Cailloux
(Les Enfrux, Aveyron, 9 juin)
Elle s’appellerait Suzanne. Il la trouverait un soir endormie devant la porte, le dos contre le bois, la tête penchée, les jambes repliées, les mains sur les cuisses, des mains blanches, offertes. Un visage doux, deux petites joues rondes à croquer, un sourire, les paupières légèrement tombantes, marque des chagrins anciens, une égratignure au dessus de la lèvre, sans doute le coup de patte d’un jeune chat. Elle porterait une robe de coton rouge à pois blancs, des godillots noirs, un gilet de laine jaune pâle. Elle aurait des taches de rousseur, au front quelques gouttes de sueur.

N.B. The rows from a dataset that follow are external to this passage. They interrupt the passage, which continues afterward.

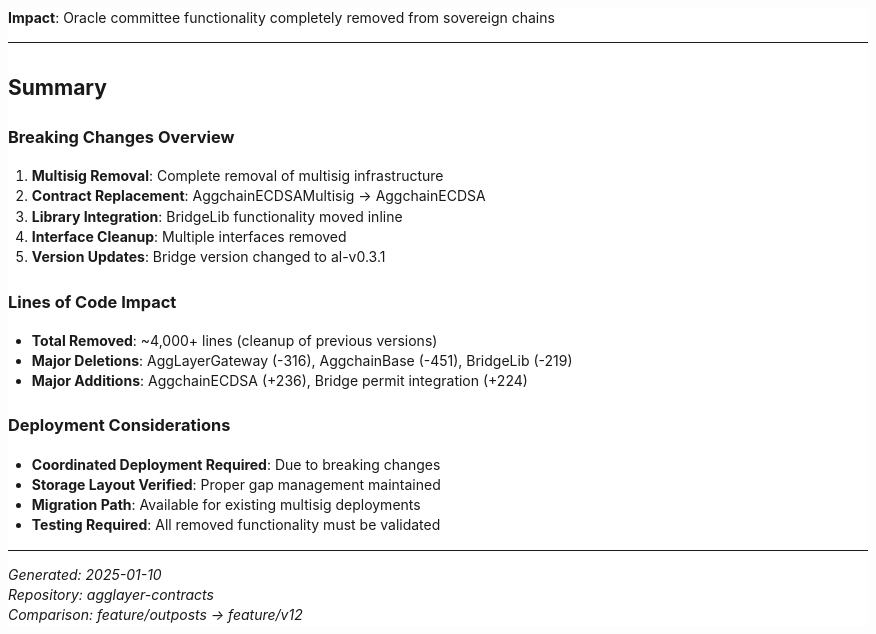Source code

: **Impact**: Oracle committee functionality completely removed from sovereign chains

---

## Summary

### Breaking Changes Overview
1. **Multisig Removal**: Complete removal of multisig infrastructure
2. **Contract Replacement**: AggchainECDSAMultisig → AggchainECDSA  
3. **Library Integration**: BridgeLib functionality moved inline
4. **Interface Cleanup**: Multiple interfaces removed
5. **Version Updates**: Bridge version changed to al-v0.3.1

### Lines of Code Impact
- **Total Removed**: ~4,000+ lines (cleanup of previous versions)
- **Major Deletions**: AggLayerGateway (-316), AggchainBase (-451), BridgeLib (-219)
- **Major Additions**: AggchainECDSA (+236), Bridge permit integration (+224)

### Deployment Considerations
- **Coordinated Deployment Required**: Due to breaking changes
- **Storage Layout Verified**: Proper gap management maintained  
- **Migration Path**: Available for existing multisig deployments
- **Testing Required**: All removed functionality must be validated

---

*Generated: 2025-01-10*  
*Repository: agglayer-contracts*  
*Comparison: feature/outposts → feature/v12*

Il revient de la montagne, il la trouve là devant sa porte. Il lui tapote l’épaule, elle ne répond pas, il la prend dans ses bras avec délicatesse, ouvre la porte, la dépose sur le lit. Il allume un feu, met de l’eau à chauffer, prend un bout de tissu propre dans le coffre de châtaignier.
Il humidifie le chiffon et le passe sur le front de la jeune femme. Elle se réveille, le regarde, dit: je m’appelle Suzanne. C’est tout, un nom, le reste est à réinventer.
Il lui dira son nom, Cailloux, Il lui parlera de ses brebis, des loups, des prairies en fleurs, du chant du ruisseau. Il lui apprendra à soigner les bêtes. Ils mangeront des myrtilles, ils auront la langue bleue, ça les fera rire. Elle lui frottera le dos dans la bassine de zinc, il se retournera le sexe dur, il dira: là aussi; ils riront encore.
Il faudra agrandir le lit, descendre dans la vallée acheter quelques étoffes, un deuxième couvert, un vase pour les fleurs. Ils iront danser à la Saint-Jean, il sautera par dessus le feu, elle applaudira, ils rentreront la nuit, elle aura peur sur le chemin, il lui tiendra la main, sa petite main blanche, offerte.
Cailloux, c’est bien comme ça que je m’appelle se dit-il en ouvrant la porte, même s’il n’y a que moi qui le sait. Il pose son bâton contre le mur, s’assoit sur le lit étroit, se déchausse.